4. Generation of zero-sequence current by the distribution transformer

When the distribution transformer operates under three-phase load imbalance conditions, zero-sequence current is generated. This current varies with the degree of three-phase load imbalance; the greater the imbalance, the larger the zero-sequence current. If zero-sequence current exists in the operating distribution transformer, zero-sequence flux will be generated in its core. (There is no zero-sequence current on the high-voltage side.) This forces the zero-sequence flux to pass only through the oil tank wall and steel structural components. Since the magnetic permeability of steel components is relatively low, when zero-sequence current passes through these steel components, hysteresis and eddy current losses occur, causing localized temperature rise and heating of the transformer's steel components. The insulation of the distribution transformer winding accelerates aging due to overheating, resulting in a reduced equipment lifespan. Additionally, the presence of zero-sequence current increases the losses of the distribution transformer.

5. Impact on the Safe Operation of Electrical Equipment

The distribution transformer is designed based on balanced three-phase load operating conditions, with the resistance, leakage reactance, and magnetizing impedance of each phase winding being essentially identical. When the distribution transformer operates under balanced three-phase loads, the three-phase currents are essentially equal, and the voltage drops within each phase of the transformer are also essentially the same; therefore, the transformer's three-phase output voltages are balanced. If the distribution transformer operates under three-phase load imbalance, the output currents of each phase will be unequal, and the internal voltage drops of the transformer phases will differ, inevitably leading to three-phase voltage imbalance at the transformer's output.

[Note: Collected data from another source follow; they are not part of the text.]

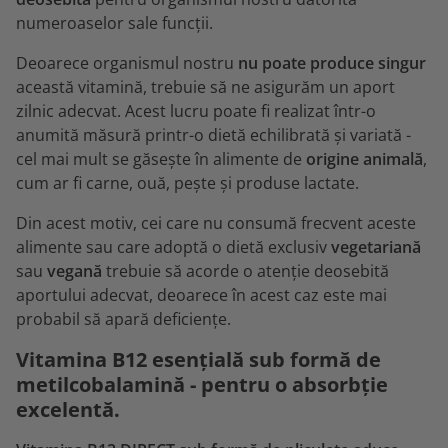
numeroaselor sale funcții.
Deoarece organismul nostru
nu poate produce singur
această vitamină, trebuie să ne asigurăm un aport
zilnic adecvat. Acest lucru poate fi realizat într-o
anumită măsură printr-o dietă echilibrată și variată -
cel mai mult se găsește în alimente de
origine animală
,
cum ar fi carne, ouă, pește și produse lactate.
Din acest motiv, cei care nu consumă frecvent aceste
alimente sau care adoptă o dietă exclusiv
vegetariană
sau
vegană
trebuie să acorde o atenție deosebită
aportului adecvat, deoarece în acest caz este mai
probabil să apară deficiențe.
Vitamina B12 esențială sub formă de
metilcobalamină - pentru o absorbție
excelentă.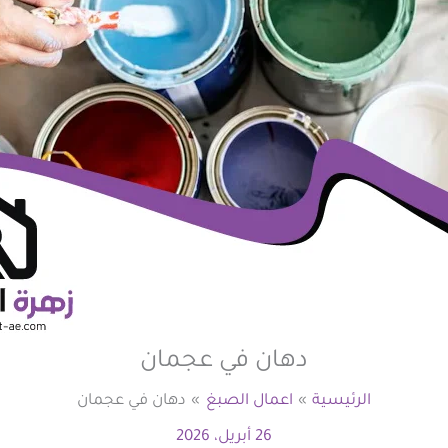
دهان في عجمان
الرئيسية
اعمال الصبغ
دهان في عجمان
26 أبريل، 2026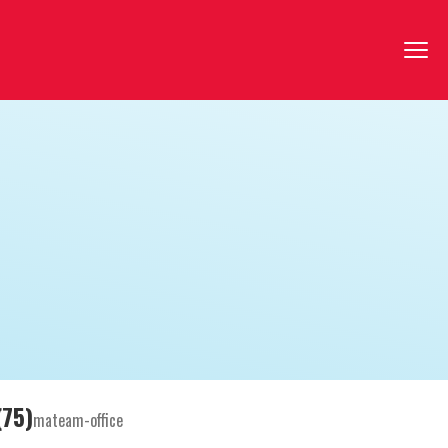
(75)
mateam-office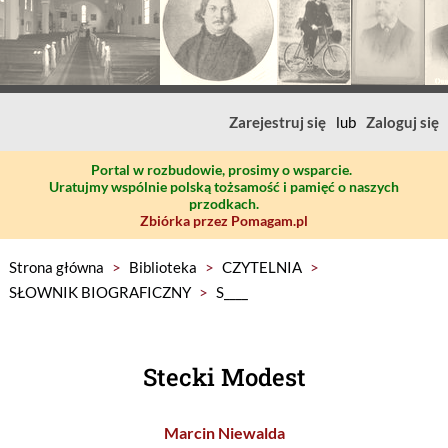
Zarejestruj się
lub
Zaloguj się
Portal w rozbudowie, prosimy o wsparcie.
Uratujmy wspólnie polską tożsamość i pamięć o naszych
przodkach.
Zbiórka przez Pomagam.pl
Strona główna
>
Biblioteka
>
CZYTELNIA
>
SŁOWNIK BIOGRAFICZNY
>
S____
Stecki Modest
Marcin Niewalda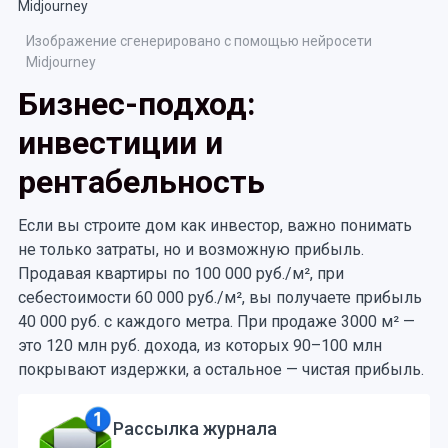
Изображение сгенерировано с помощью нейросети
Midjourney
Бизнес-подход:
инвестиции и
рентабельность
Если вы строите дом как инвестор, важно понимать
не только затраты, но и возможную прибыль.
Продавая квартиры по 100 000 руб./м², при
себестоимости 60 000 руб./м², вы получаете прибыль
40 000 руб. с каждого метра. При продаже 3000 м² —
это 120 млн руб. дохода, из которых 90–100 млн
покрывают издержки, а остальное — чистая прибыль.
Рассылка журнала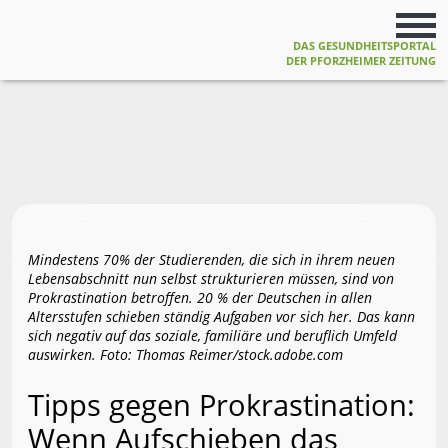
DAS GESUNDHEITSPORTAL
DER PFORZHEIMER ZEITUNG
Mindestens 70% der Studierenden, die sich in ihrem neuen
Lebensabschnitt nun selbst strukturieren müssen, sind von
Prokrastination betroffen. 20 % der Deutschen in allen
Altersstufen schieben ständig Aufgaben vor sich her. Das kann
sich negativ auf das soziale, familiäre und beruflich Umfeld
auswirken. Foto: Thomas Reimer/stock.adobe.com
Tipps gegen Prokrastination:
Wenn Aufschieben das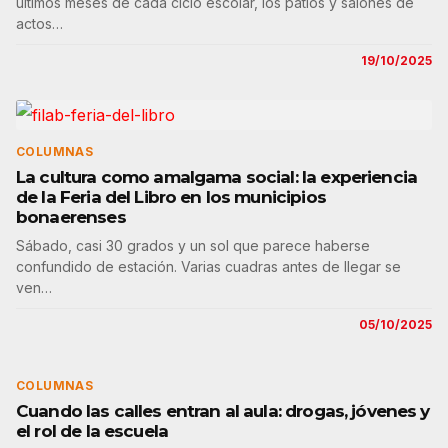
últimos meses de cada ciclo escolar, los patios y salones de
actos…
19/10/2025
COLUMNAS
La cultura como amalgama social: la experiencia
de la Feria del Libro en los municipios
bonaerenses
Sábado, casi 30 grados y un sol que parece haberse
confundido de estación. Varias cuadras antes de llegar se
ven…
05/10/2025
COLUMNAS
Cuando las calles entran al aula: drogas, jóvenes y
el rol de la escuela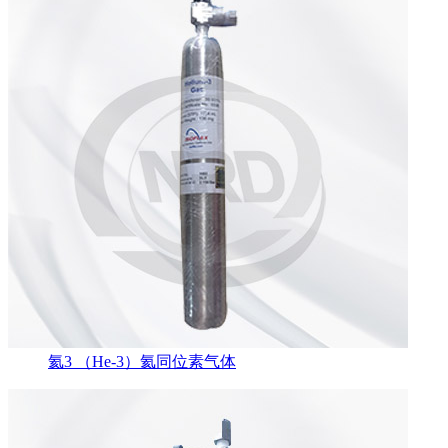
氦3 （He-3）氦同位素气体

Simultaneously, when the distribution transformer operates under three-phase load imbalance, the three-phase output currents are unequal, resulting in current flowing through the neutral conductor. This causes an impedance voltage drop in the neutral conductor, leading to neutral point displacement, which alters the phase voltages of each phase. The voltage of the heavily loaded phase decreases, while the voltage of the lightly loaded phase increases. Supplying power under voltage imbalance conditions can easily cause electrical equipment connected to the higher voltage phase to be damaged, while equipment connected to the lower voltage phase may fail to operate. Therefore, operating under three-phase load imbalance seriously jeopardizes the safe operation of electrical equipment.

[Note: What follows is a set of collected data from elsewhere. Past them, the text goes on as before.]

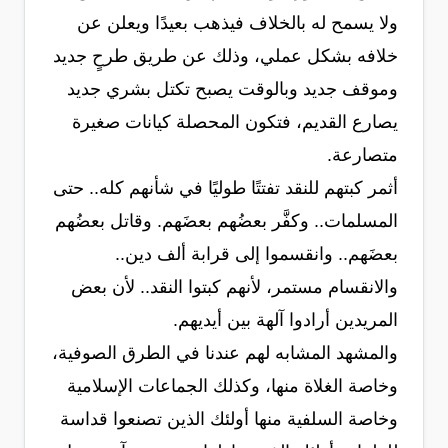
ولا يسمح له بالخلاف فيذهب بعيدًا ويعلن عن
خلافه بشكل عملي، وذلك عن طريق طرحٍ جديد
وموقف جديد وبالوقت يصبح تكتل بشري جديد
يصارع القديم، فتكون المحصلة كيانات صغيرة
متصارعة.
أثمر كبتهم للنقد تفتتًا طوليًا في شأنهم كله.. حتى
المسلمات.. وكفَّر بعضُهم بعضَهم. وقاتل بعضُهم
بعضَهم.. وانقسموا إلى قرابة ألف دين..
والانقسام مستمر، لأنهم كبتوا النقد.. لأن بعض
المريدين أرادوا آلهة بين أيديهم.
والمشهد المشابه لهم عندنا في الطرق الصوفية،
وخاصة الغلاة منها، وكذلك الجماعات الإسلامية
وخاصة السلفية منها أولئك الذين تصنعوا قداسة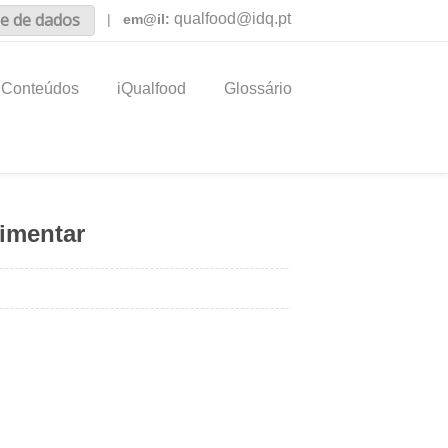
e de dados
qualfood@idq.pt
|
em@il:
Conteúdos
iQualfood
Glossário
limentar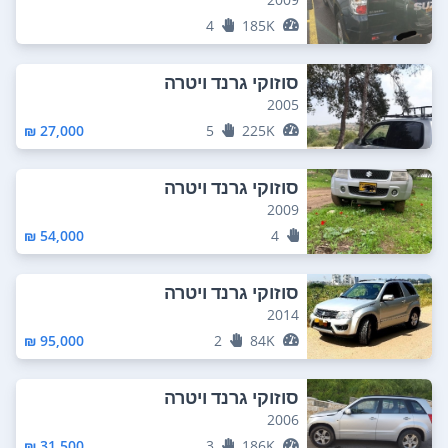
4
185K
סוזוקי גרנד ויטרה
2005
27,000 ₪
5
225K
סוזוקי גרנד ויטרה
2009
54,000 ₪
4
סוזוקי גרנד ויטרה
2014
95,000 ₪
2
84K
סוזוקי גרנד ויטרה
2006
31,500 ₪
3
186K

6. Reduction in Electric Motor Efficiency

When a distribution transformer operates under three-phase load imbalance conditions, it causes three-phase imbalance in the output voltage. Since the unbalanced voltage comprises positive-sequence, negative-sequence, and zero-sequence voltage components, when such unbalanced voltage is applied to an electric motor, the negative-sequence voltage generates a rotating magnetic field opposite to that produced by the positive-sequence voltage, exerting a braking effect. However, because the positive-sequence magnetic field is significantly stronger than the negative-sequence magnetic field, the electric motor continues to rotate in the direction of the positive-sequence magnetic field. Due to the braking effect of the negative-sequence magnetic field, the electric motor’s output power inevitably decreases, resulting in reduced motor efficiency. Simultaneously, the temperature rise and reactive power losses of the electric motor also increase with the degree of three-phase voltage imbalance. Therefore, operating an electric motor under conditions of three-phase voltage imbalance is highly uneconomical and unsafe.